Spontaneous brainstorming had been corrupted, so I had to work out a way to separate desire from fear. I scheduled time to “wave a magic wand”, but in order for the fears to rest (the inner-protector to lay his down guns), I also had to schedule time to address its concerns. Here’s an overview on what the sessions entail.
Wave a Magic Wand (In a perfect world)
Capturing raw desire. To wave a magic wand means to create beyond the limitations of reality. Naturally, the mind will say, “That won’t work because blah blah”, which is why I schedule a separate realism session. It gives me the opportunity to acknowledge and push the resistance aside as it arises so I can get a vivid picture of what I want in my head. Internal dialogue in response to the Monkey Mind may be something like, “Yeah yeah, I’ll get to you later.” Or “I totally get it, we’ll problem solve a little later” or “Fuck off and get over it”. Just like general meditation, the idea is to keep coming back to the intention of the session. Desire.
When brainstorming, it helps to start with, “In a perfect world, I see myself…” Or “If I were to wave a magic wand…” be as specific as possible. The amount of sessions will depend on the subject and the level of resistance. When themes appear, really bask in the possibilities, no matter how unrealistic they seem until things become clear. Write down the vision – that’s the anchor.
Now it’s time for a realism session.
The tendencies that surface during these sessions go unnoticed in the background of daily life. The goal is to recognise them, see them for what they are and know what to do as they pop up in the future. Personally, I like to draw on Dr Martin L Rossman’s system and separate the realistic from the unrealistic and the “within my control” from the “outside of my control”. It’ll also be a time for general problem solving and strategising. If I’m true to myself, I’ll also be armed with responses to the inner sceptic or over protective “mother”.

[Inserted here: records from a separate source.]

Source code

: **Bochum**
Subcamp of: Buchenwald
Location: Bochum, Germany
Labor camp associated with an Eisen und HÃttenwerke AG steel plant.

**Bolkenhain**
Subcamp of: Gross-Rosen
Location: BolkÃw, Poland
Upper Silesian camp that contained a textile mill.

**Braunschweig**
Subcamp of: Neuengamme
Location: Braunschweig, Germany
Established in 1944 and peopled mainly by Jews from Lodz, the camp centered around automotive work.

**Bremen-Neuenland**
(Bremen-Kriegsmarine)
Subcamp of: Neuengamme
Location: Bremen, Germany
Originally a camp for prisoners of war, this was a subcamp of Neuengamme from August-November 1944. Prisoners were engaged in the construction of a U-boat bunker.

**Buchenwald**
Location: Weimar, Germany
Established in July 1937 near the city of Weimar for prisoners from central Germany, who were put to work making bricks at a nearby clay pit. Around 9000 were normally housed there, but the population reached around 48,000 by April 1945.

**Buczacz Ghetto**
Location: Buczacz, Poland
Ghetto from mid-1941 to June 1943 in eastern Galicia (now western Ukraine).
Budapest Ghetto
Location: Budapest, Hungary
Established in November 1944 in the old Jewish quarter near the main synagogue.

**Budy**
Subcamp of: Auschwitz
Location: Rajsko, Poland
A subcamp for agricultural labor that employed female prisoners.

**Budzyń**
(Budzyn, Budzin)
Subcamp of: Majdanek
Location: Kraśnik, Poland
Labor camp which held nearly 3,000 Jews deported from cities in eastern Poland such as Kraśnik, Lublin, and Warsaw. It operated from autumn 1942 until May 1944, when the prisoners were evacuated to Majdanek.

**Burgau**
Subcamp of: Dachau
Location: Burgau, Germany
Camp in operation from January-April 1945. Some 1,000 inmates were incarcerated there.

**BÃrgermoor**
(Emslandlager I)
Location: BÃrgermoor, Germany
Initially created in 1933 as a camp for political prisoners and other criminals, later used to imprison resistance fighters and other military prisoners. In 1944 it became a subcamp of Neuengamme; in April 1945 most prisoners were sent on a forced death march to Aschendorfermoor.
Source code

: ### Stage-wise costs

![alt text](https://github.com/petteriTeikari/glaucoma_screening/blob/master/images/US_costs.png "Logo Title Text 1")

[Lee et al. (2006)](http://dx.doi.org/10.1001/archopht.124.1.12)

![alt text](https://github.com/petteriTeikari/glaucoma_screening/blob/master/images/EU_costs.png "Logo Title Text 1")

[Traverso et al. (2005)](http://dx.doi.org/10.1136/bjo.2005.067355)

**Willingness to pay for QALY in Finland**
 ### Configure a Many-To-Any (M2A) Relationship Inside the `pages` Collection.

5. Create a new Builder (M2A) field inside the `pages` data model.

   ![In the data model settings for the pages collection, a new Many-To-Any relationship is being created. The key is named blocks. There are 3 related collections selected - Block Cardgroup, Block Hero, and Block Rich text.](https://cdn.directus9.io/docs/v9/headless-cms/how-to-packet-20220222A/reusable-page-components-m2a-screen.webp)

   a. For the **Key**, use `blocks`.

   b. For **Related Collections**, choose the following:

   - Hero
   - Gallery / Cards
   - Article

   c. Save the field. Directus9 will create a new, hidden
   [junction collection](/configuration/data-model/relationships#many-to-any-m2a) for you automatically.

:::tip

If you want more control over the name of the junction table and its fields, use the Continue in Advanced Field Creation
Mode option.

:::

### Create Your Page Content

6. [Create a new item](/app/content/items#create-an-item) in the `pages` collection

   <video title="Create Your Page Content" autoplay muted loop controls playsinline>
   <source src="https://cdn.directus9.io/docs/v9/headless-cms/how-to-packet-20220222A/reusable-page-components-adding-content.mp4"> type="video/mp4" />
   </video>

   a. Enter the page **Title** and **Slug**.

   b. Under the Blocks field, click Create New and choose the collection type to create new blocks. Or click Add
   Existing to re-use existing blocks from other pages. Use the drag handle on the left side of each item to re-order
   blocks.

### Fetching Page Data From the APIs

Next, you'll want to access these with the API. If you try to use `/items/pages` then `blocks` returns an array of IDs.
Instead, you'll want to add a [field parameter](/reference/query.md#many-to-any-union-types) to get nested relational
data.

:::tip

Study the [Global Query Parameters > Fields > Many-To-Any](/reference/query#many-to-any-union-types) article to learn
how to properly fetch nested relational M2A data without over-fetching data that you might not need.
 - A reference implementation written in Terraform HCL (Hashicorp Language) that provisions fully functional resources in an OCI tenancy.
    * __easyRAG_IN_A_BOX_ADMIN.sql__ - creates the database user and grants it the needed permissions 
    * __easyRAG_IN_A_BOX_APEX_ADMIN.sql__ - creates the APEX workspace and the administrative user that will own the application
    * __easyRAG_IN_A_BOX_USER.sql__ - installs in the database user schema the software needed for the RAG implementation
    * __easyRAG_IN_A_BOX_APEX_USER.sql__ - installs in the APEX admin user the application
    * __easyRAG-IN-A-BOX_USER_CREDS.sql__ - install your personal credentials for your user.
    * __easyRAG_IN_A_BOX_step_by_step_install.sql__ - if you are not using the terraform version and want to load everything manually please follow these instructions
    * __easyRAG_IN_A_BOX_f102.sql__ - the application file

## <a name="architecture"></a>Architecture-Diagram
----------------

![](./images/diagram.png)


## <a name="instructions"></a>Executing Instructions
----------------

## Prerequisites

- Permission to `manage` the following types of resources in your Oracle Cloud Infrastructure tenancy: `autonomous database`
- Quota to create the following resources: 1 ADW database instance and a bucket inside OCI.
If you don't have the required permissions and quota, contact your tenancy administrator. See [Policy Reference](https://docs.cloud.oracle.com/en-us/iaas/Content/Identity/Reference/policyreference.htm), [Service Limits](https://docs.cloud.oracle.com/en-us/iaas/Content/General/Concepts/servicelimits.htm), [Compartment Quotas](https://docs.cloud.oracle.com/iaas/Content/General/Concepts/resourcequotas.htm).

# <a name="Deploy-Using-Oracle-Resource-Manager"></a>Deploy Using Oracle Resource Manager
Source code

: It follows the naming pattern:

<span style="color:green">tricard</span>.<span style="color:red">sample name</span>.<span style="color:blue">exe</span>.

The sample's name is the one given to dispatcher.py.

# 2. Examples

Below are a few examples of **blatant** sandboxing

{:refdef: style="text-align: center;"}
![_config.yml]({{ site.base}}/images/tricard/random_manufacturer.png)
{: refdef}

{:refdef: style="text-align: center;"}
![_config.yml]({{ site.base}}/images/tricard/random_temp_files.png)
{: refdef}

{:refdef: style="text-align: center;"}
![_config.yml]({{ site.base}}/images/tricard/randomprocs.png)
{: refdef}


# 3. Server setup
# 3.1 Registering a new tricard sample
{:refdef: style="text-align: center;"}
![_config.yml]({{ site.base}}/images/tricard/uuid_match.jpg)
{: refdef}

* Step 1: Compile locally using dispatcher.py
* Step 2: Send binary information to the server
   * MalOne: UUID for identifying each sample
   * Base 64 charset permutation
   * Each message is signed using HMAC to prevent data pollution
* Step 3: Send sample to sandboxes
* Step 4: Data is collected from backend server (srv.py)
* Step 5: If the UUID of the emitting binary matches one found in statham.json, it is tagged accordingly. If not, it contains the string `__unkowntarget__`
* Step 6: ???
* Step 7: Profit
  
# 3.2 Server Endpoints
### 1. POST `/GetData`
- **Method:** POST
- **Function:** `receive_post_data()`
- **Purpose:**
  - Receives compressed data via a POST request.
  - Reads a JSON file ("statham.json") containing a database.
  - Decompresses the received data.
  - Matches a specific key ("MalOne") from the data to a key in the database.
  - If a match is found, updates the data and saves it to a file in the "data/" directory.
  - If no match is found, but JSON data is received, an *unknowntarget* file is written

It all sounds a little drawn-out and unnecessary, and for some, goals it is. But for me, this process showed me that passion and desire never disappears, that the only thing stopping me from feeling the heat of the flames are the layers of protective-ware built up from the times I’ve been burnt. Before I surrendered the hollowness I felt in daily life to a label, I wanted to see if my habits were suffocating love – and it turns out they were. After a good year of separating love from fear, I’m feeling that spark again. But it’s different from before. This time, it’s brightness is independent of its surroundings. As long as I stay brave and focused, it’ll waver and flicker, but never go out.